======== Dataset records ========

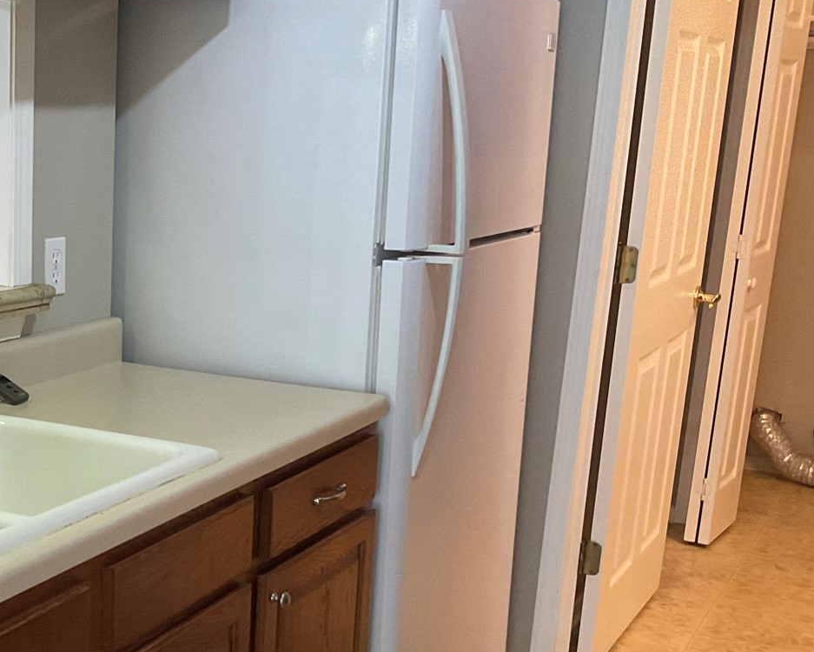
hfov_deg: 31.0
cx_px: 83
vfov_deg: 25.9
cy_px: 491
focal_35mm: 58
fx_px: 1398
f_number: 1.8
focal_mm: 3
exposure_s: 1/60
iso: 160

========

_Exercise_
Drop the images, then copy the data exactly.

_Response_
hfov_deg: 31.0
cx_px: 83
vfov_deg: 25.9
cy_px: 491
focal_35mm: 58
fx_px: 1398
f_number: 1.8
focal_mm: 3
exposure_s: 1/60
iso: 160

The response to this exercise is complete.